* _Work task_
Go through the entries below. Copy out every line that contains "internet".

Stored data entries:
Segment Open
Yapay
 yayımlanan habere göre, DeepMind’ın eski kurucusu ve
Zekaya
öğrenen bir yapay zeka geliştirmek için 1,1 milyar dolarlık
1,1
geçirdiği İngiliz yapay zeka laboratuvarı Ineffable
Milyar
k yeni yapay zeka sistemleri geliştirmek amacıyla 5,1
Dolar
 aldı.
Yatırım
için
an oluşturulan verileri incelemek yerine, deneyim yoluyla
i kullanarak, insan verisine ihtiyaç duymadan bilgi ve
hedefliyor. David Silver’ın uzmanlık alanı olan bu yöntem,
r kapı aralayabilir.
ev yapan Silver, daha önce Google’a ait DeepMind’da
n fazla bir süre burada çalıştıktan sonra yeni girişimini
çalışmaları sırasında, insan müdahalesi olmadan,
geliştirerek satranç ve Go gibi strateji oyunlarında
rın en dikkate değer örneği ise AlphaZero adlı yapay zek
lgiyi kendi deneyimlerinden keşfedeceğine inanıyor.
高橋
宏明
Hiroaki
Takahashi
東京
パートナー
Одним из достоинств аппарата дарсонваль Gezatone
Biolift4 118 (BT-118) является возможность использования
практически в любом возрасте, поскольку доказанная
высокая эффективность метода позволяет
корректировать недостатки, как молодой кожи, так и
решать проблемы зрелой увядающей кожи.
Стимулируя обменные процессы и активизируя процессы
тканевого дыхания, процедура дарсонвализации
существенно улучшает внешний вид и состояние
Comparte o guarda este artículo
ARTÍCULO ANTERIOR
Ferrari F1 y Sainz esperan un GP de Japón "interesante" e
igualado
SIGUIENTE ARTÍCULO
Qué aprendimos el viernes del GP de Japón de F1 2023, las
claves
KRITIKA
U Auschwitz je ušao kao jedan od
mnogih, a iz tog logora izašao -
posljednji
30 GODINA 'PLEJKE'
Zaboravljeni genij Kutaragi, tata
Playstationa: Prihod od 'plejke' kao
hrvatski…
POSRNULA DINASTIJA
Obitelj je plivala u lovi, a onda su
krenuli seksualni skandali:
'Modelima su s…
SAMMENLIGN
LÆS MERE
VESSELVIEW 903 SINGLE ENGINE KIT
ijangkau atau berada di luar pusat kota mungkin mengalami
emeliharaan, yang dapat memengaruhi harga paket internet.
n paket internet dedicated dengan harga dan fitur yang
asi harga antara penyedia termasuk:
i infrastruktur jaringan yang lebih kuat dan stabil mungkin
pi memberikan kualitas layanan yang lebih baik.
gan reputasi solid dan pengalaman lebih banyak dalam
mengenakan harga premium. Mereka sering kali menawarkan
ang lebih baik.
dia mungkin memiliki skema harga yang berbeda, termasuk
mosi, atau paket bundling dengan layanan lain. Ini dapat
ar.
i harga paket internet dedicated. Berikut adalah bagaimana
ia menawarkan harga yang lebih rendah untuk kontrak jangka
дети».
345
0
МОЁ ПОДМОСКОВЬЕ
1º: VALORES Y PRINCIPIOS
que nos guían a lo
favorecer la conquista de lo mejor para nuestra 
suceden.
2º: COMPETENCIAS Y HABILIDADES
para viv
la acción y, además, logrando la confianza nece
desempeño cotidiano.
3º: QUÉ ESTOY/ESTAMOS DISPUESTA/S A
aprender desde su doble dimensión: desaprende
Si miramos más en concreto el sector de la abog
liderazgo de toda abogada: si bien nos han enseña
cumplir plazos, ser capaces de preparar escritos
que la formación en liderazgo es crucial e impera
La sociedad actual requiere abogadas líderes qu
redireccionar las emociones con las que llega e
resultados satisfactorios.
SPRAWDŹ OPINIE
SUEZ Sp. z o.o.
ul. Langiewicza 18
Segment Closed
* _Exercise result_
emeliharaan, yang dapat memengaruhi harga paket internet.
n paket internet dedicated dengan harga dan fitur yang
i harga paket internet dedicated. Berikut adalah bagaimana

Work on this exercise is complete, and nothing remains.